What Can Firm Owners Do to Hold Onto Their Firm’s Next-Generation Leaders?

Above all else, future minority owners want transparency and openness from majority owners about what their roles and responsibilities will look like as an owner. Do not make promises you are not ready to keep as that erodes trust and raises red flags among your most valued human resources and may erode your brand and professional legacy.

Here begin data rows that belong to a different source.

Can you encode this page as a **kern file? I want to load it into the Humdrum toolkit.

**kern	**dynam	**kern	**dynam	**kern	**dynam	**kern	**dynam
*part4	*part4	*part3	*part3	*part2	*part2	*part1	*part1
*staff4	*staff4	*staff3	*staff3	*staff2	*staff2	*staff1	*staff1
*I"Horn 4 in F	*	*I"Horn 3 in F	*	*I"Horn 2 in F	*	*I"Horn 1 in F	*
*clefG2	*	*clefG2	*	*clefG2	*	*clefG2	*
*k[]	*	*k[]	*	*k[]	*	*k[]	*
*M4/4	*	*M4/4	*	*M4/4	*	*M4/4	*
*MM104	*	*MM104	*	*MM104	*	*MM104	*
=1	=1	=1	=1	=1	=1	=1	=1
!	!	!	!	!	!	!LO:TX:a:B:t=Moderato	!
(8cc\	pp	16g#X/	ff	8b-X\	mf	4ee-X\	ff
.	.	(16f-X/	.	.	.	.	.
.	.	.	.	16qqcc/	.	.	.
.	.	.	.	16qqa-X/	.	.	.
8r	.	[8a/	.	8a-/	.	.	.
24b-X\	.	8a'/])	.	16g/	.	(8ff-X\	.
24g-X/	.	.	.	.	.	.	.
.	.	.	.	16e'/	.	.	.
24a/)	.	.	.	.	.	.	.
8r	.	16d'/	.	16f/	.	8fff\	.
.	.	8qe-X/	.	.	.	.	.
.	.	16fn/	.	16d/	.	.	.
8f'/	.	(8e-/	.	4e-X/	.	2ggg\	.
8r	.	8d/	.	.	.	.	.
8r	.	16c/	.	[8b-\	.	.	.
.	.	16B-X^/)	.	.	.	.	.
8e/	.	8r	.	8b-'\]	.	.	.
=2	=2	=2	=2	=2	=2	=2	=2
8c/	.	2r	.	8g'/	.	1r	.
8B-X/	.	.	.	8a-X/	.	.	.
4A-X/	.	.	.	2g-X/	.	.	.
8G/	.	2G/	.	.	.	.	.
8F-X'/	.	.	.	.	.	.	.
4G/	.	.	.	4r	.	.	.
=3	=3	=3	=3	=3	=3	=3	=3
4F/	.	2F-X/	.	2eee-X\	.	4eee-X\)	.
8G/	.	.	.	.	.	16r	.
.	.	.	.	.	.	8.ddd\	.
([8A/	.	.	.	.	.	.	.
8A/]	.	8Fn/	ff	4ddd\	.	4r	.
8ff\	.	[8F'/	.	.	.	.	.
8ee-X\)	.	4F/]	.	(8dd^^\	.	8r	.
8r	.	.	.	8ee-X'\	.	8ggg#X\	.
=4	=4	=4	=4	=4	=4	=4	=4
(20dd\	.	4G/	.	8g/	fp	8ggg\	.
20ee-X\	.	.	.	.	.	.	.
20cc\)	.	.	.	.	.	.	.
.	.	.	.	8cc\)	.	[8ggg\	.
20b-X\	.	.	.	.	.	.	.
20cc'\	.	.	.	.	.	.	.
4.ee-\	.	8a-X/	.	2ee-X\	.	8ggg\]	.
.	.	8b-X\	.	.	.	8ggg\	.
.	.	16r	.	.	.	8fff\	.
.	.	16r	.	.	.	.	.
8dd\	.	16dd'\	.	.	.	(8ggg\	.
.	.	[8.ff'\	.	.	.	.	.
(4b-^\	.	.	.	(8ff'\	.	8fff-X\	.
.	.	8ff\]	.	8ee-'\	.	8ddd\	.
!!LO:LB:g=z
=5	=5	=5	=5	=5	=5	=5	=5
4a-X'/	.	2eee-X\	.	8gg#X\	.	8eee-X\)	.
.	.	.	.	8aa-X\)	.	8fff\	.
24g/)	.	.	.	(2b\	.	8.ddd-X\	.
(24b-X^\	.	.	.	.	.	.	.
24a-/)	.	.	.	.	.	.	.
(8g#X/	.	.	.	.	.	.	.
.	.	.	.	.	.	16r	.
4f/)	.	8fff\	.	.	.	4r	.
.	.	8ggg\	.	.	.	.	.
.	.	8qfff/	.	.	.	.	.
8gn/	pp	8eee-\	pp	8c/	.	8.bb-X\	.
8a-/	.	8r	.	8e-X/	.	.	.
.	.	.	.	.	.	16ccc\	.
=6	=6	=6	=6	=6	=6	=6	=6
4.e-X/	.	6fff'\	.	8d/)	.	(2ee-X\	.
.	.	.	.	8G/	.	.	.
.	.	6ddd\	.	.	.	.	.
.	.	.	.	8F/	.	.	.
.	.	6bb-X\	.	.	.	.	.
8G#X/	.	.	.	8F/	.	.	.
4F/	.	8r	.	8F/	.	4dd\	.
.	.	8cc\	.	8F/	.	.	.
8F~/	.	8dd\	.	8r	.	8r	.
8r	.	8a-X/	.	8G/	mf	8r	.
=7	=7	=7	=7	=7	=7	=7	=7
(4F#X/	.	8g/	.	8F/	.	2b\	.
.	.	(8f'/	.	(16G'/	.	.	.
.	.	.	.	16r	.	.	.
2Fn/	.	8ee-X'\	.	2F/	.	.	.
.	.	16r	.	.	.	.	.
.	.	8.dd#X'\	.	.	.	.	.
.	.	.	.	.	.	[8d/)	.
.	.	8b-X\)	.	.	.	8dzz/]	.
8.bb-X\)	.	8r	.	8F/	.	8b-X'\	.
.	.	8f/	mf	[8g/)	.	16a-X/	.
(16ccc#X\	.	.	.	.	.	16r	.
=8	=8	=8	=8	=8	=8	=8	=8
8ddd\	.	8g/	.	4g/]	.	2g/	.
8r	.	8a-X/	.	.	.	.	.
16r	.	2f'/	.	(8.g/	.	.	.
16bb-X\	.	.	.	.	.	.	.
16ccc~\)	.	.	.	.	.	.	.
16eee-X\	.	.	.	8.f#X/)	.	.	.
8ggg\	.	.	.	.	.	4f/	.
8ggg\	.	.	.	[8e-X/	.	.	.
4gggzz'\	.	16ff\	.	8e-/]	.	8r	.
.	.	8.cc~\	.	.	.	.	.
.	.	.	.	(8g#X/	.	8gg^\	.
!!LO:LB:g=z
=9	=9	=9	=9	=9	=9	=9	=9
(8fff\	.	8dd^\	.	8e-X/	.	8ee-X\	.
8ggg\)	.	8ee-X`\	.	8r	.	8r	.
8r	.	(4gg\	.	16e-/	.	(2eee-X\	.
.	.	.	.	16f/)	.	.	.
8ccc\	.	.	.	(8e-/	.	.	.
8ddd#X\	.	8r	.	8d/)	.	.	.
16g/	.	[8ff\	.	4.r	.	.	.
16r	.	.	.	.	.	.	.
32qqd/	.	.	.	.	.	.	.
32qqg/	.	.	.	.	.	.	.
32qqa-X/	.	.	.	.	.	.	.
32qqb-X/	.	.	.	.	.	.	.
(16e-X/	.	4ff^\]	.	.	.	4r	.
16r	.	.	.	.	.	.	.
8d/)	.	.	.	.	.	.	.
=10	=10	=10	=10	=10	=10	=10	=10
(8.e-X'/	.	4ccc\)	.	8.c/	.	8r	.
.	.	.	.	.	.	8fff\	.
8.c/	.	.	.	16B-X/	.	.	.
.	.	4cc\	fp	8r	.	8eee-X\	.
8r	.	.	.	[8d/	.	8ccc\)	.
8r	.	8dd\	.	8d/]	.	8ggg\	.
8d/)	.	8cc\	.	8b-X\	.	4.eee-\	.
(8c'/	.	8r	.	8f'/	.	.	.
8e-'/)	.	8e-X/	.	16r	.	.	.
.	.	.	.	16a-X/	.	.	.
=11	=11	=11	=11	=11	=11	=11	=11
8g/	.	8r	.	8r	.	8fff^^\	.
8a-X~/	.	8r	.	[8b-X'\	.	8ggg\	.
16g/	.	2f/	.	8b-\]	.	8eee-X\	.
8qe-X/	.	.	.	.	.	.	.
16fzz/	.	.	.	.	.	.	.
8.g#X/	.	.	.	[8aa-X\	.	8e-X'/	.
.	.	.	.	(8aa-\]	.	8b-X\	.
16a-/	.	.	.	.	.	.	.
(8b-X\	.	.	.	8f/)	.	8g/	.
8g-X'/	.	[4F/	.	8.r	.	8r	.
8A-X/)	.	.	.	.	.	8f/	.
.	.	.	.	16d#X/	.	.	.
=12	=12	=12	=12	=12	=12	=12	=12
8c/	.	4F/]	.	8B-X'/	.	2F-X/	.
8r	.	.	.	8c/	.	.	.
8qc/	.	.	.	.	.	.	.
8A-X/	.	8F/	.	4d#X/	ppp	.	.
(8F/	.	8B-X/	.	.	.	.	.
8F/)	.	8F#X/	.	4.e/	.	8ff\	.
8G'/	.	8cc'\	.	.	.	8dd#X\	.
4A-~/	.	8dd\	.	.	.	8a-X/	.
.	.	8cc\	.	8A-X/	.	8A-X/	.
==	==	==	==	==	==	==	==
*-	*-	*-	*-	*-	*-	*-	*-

For example, if you are offering 5%, 10%, or 15% ownership, be forthcoming about what, if any, leadership opportunities will come with that level of ownership. If the true answer is “none,” “none yet,” or “we’ll figure that out together once you’re in the role,” be open about it. If you are a firm owner and are considering selling a large share of the firm to a larger aggregator firm, be upfront about it before asking planners to commit to a buy-in decision. 

In Closing 

A wise client of mine once said his goal was to make the best decision he could at the time and then make it the best decision. That’s really all any of us can do. Whether you are a planner who decides to stay or break away, or a founder or majority owner who chooses to sell shares to small minority owners or sell a large portion of the firm to an aggregator, make the best decision you can now, and then make it the very best decision! Asking for objective help with this big decision is a great step. Those of us who offer that help may be best equipped to affirm your concerns and provide broader context.